This National Enquirer published today in 1967 features cover star Hedy Lemarr promoting her 1967 autobiography Ecstasy and Me: My Life As a Woman. The title is taken from the 1933 Czech film Ekstase, in which she appeared nude, shocking audiences of the time. Enquirer describes her book as shocking, as well, and indeed there are some surprising revelations. An example: while still living in her native Austria, she ran away from her husband and hid in an empty room in a brothel. A man came into the room and she had sex with him rather than let her husband find her. Lamarr claims to have had hundreds of lovers, male and female, and depicts herself variously as both a nymphomaniac and a kleptomaniac. But all of this comes with a caveat—her ghostwriter, the notorious Leo Guild, wrote various celeb biographies that played fast and loose with the truth. That said, even Guild was not imaginative enough to have fabricated everything in Ecstasy and Me.
As a side note, we should mention that Lamarr, along with George Anthiel, invented and patented an advanced frequency switching system that they envisioned for usage guiding torpedoes (the constant switching of frequencies would make them difficult to jam, thus more likely to reach their targets). Now, if you read other websites, most of them praise Lamarr as a military genius, and it’s true she had a highly developed technical mind, but the system she helped pioneer actually grew out of an idea to remotely control player pianos. In fact, the guidance system used eighty-eight frequencies, which is of course the number of keys on a standard piano. We think knowing that she applied a musical idea to military usage gives a somewhat fuller appreciation of how ingenious she actually was, rather than just picturing her as some kind of Oppenheimer type.

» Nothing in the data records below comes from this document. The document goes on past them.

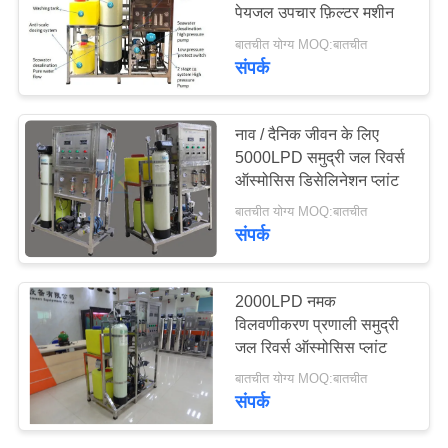
पेयजल उपचार फ़िल्टर मशीन
बातचीत योग्य MOQ:बातचीत
साइटमैप
संपर्क
54
अल्ट्राफिल्ट्रेशन मेम्ब्रेन
PRIVACY
नाव / दैनिक जीवन के लिए
सिस्टम
POLICY
5000LPD समुद्री जल रिवर्स
ऑस्मोसिस डिसेलिनेशन प्लांट
बातचीत योग्य MOQ:बातचीत
संपर्क
29
2000LPD नमक
आयरन रिमूवल वाटर
विलवणीकरण प्रणाली समुद्री
जल रिवर्स ऑस्मोसिस प्लांट
सिस्टम
बातचीत योग्य MOQ:बातचीत
संपर्क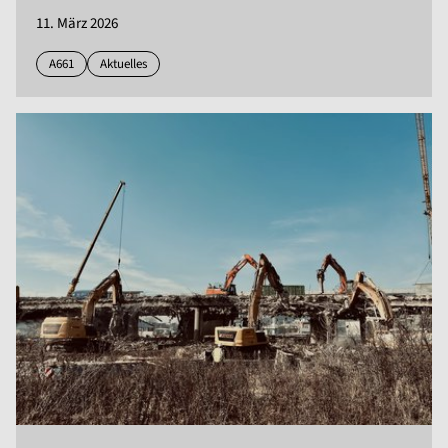
11. März 2026
A661
Aktuelles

Ingenious or not, the U.S. Navy declined to purchase Lamarr and Anthiel’s system, but the moment the patent expired two decades later the military was all over it. We can’t discern with our limited resources whether this sudden decision to use the technology was coincidental or not, but certainly the result was that Lamarr got screwed out of probably millions of dollars. Or perhaps even more, when you consider that her and Anthiel’s frequency switching is closely related to that used today for global positioning systems and Bluetooth. Since Lamarr claimed in her book to have blown through more than thirty million dollars in her life, the fun and creative ways she might have spent a massive military windfall makes the mind boggle. We’ll get back to Hedy Lamarr a bit later, because she certainly deserves a more detailed treatment.